A small stone A of mass 3m is attached to one end of a string - Edexcel - A-Level Maths Mechanics - Question 2 - 2021 - Paper 1

To find the acceleration of stone A, we continue from the equation of motion derived earlier:

$3mg \sin(\alpha) - \frac{1}{6}(3mg \cos(\alpha)) - T = 3ma$

Substituting ( \tan(\alpha) = \frac{3}{4} ) gives us the components for ( \sin(\alpha) ) and ( \cos(\alpha) ):

( \sin(\alpha) = \frac{3}{5} ) and ( \cos(\alpha) = \frac{4}{5} ).
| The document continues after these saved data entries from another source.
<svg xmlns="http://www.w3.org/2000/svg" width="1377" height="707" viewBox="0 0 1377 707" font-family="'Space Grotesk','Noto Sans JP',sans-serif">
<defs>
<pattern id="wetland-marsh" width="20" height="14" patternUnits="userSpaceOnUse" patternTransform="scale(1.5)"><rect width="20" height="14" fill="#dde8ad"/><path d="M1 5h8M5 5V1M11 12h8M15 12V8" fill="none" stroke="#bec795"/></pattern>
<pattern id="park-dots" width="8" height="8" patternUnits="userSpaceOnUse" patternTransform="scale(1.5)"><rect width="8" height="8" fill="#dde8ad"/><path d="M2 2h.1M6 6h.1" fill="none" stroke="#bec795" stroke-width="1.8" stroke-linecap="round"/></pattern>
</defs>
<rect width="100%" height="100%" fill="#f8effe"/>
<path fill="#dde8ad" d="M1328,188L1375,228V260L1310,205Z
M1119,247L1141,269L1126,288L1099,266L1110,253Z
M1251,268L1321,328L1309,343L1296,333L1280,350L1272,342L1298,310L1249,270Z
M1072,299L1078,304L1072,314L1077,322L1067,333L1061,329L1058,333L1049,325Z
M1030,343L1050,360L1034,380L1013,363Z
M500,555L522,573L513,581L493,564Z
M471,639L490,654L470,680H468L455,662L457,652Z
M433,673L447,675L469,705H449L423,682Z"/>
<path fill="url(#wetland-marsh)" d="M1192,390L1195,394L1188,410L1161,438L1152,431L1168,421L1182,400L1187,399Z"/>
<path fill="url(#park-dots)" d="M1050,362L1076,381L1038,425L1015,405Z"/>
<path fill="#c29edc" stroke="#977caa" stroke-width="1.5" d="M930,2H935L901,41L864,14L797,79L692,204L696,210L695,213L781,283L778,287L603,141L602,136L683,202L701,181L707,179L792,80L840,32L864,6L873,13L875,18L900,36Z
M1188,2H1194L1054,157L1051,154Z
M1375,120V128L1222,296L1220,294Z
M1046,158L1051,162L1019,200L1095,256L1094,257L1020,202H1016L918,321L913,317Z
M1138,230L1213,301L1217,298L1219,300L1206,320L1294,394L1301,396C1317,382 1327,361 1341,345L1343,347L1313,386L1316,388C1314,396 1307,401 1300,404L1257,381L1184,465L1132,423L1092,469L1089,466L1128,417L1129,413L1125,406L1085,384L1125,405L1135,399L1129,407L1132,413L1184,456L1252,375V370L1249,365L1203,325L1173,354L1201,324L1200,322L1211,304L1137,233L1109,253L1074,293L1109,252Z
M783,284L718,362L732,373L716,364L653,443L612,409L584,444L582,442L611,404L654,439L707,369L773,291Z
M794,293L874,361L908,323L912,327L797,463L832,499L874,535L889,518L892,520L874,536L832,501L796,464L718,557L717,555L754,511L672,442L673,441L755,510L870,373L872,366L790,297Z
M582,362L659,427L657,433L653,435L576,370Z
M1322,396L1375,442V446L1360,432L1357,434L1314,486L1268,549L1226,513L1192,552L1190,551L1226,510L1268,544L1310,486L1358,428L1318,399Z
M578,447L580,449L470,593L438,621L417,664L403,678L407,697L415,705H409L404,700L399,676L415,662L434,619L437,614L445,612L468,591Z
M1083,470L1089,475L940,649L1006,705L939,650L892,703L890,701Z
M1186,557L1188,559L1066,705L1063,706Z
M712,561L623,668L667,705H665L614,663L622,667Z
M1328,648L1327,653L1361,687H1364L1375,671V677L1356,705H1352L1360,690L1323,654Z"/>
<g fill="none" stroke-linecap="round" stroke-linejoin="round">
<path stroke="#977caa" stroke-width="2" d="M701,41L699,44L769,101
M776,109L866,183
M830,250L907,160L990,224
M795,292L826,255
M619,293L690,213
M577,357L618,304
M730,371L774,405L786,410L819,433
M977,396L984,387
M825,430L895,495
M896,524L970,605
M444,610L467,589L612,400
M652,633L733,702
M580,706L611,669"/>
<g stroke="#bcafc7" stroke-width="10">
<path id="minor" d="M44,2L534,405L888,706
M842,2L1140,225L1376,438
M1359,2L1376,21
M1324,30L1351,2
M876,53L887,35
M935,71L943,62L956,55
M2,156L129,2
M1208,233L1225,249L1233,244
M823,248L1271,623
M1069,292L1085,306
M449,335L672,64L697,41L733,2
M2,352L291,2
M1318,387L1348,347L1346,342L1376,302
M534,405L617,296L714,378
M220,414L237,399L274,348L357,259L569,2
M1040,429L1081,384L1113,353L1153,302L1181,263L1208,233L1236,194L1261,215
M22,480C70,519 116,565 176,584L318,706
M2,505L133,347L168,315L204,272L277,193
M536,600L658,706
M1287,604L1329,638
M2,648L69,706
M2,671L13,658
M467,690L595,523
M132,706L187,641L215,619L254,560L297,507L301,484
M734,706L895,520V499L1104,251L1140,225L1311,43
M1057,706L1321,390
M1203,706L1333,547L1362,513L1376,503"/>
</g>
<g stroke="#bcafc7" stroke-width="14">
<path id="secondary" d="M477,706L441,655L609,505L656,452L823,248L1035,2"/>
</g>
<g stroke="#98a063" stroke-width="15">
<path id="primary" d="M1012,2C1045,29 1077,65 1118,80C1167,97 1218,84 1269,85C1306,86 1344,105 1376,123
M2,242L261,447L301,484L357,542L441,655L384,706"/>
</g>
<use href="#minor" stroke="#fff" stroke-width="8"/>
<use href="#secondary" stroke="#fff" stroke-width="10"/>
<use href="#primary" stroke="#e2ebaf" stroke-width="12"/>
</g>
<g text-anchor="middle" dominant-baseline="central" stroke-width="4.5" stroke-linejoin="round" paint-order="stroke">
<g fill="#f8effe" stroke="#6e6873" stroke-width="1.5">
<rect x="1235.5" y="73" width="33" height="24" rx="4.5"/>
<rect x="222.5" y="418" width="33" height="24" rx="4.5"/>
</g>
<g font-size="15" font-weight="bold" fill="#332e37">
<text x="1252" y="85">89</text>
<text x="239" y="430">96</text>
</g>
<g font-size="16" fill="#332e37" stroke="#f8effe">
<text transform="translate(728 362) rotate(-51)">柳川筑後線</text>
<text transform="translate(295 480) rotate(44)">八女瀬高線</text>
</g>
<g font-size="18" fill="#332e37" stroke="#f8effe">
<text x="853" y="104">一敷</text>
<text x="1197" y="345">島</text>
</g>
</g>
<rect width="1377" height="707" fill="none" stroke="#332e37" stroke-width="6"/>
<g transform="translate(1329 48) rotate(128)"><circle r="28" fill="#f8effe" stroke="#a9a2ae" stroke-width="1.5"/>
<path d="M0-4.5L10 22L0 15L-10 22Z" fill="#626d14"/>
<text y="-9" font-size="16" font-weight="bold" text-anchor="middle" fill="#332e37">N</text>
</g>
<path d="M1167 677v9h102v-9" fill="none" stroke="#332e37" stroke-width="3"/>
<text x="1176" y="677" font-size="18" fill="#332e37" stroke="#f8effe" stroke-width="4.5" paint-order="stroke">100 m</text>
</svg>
Now substituting these values into the equation yields:

$T = 3mg \sin(\alpha) - \frac{1}{6}(3mg \cos(\alpha)) - 3ma$

After simplifying, we find that:

$a = \frac{1}{10}g$

To create a velocity-time graph for stone B, we note that B will be stationary at first when A is released. As A begins to accelerate downwards due to gravity, B will also start to move upwards with increasing velocity. The graph will start at the origin (0,0) and will show a linear increase in velocity until just before B reaches the pulley, which would be at a consistent acceleration.

The graph can be illustrated as follows:

• Starting point (0,0): B starts from rest.
• Increasing slope: As A accelerates, B accelerates upwards, leading to a straight line increasing linearly.
• Y-intercept represents the velocity of B just before reaching the pulley.

In essence, the graph reflects a constant acceleration pattern as A is released and continues to move until B is about to reach the pulley.

The acceleration of A being calculated as ( \frac{1}{10}g ) implies that the movement of B is directly proportional to the kinematic relationship between A and B. If the string causes an instantaneous change before reaching the pulley, it may suggest a shift in tension values affecting A's motion differently than accounted for, thus requiring a reevaluation of forces at the point of B reaching the pulley.